▶ **Document excerpt**

>>>

For each node, compute the potential maximum path sum that passes through the node and its children. This sum includes the node itself and the maximum path sums from both subtrees. If this value exceeds the current global maximum sum, update the global maximum to reflect this new higher value.
Finally, return the maximum path sum for the current node, considering only one of its subtrees. This step ensures that when the function backtracks up the tree, only the highest path sum from either the left or right subtree is propagated upward, maintaining the integrity of the overall maximum path sum calculation.

<<<

▶ **Raw data**
>>>

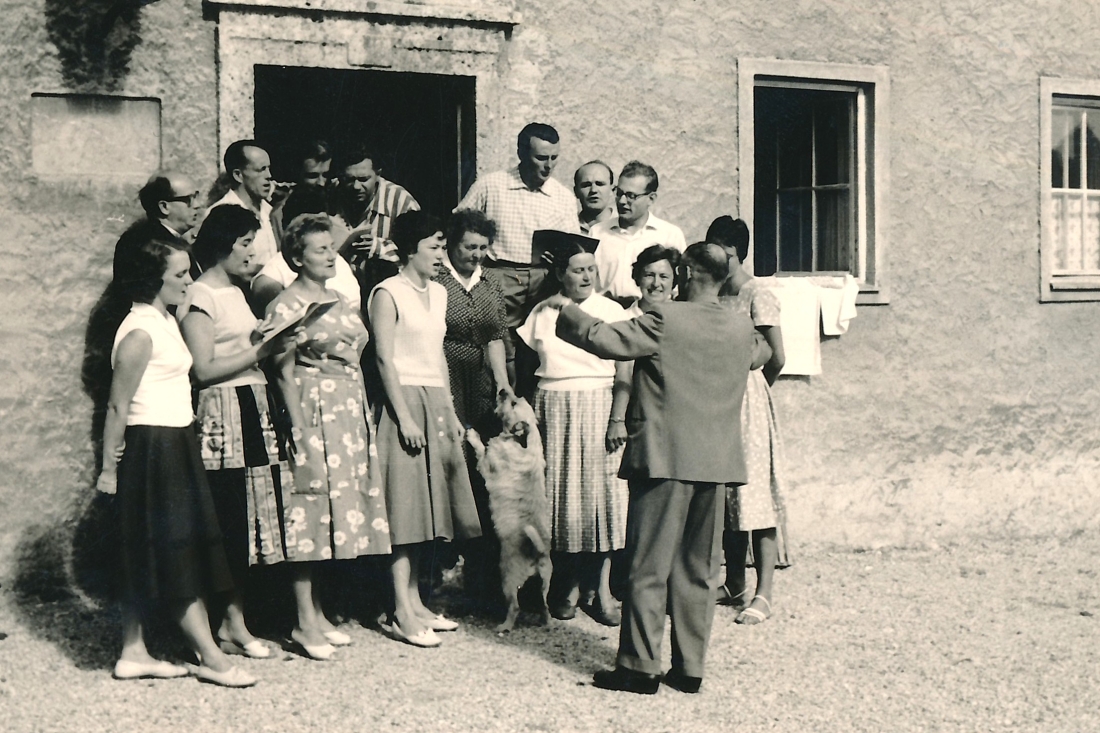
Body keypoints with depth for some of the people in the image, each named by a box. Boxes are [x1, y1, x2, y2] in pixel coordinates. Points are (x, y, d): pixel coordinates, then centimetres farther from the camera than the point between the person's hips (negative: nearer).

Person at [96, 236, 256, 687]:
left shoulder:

<<<

▶ **Actions to take**
1/ Answer these questions from the path-sum explanation:
(a) What does the potential maximum path sum computed for each node include?
(b) Under what condition is the global maximum updated?
(c) When the function backtracks up the tree, what is propagated upward?
2/ List every action that the path-sum explanation tells the reader to perform, each with its verb.
The lines after the path-sum explanation are separate material unrelated to it.

▶ **Answers given**
1/
(a) It includes the node itself and the maximum path sums from both subtrees.
(b) It is updated when the computed value exceeds the current global maximum sum.
(c) Only the highest path sum from either the left or right subtree is propagated upward.

2/
- Compute the potential maximum path sum that passes through the node and its children.
- Update the global maximum to reflect the new higher value.
- Return the maximum path sum for the current node, considering only one of its subtrees.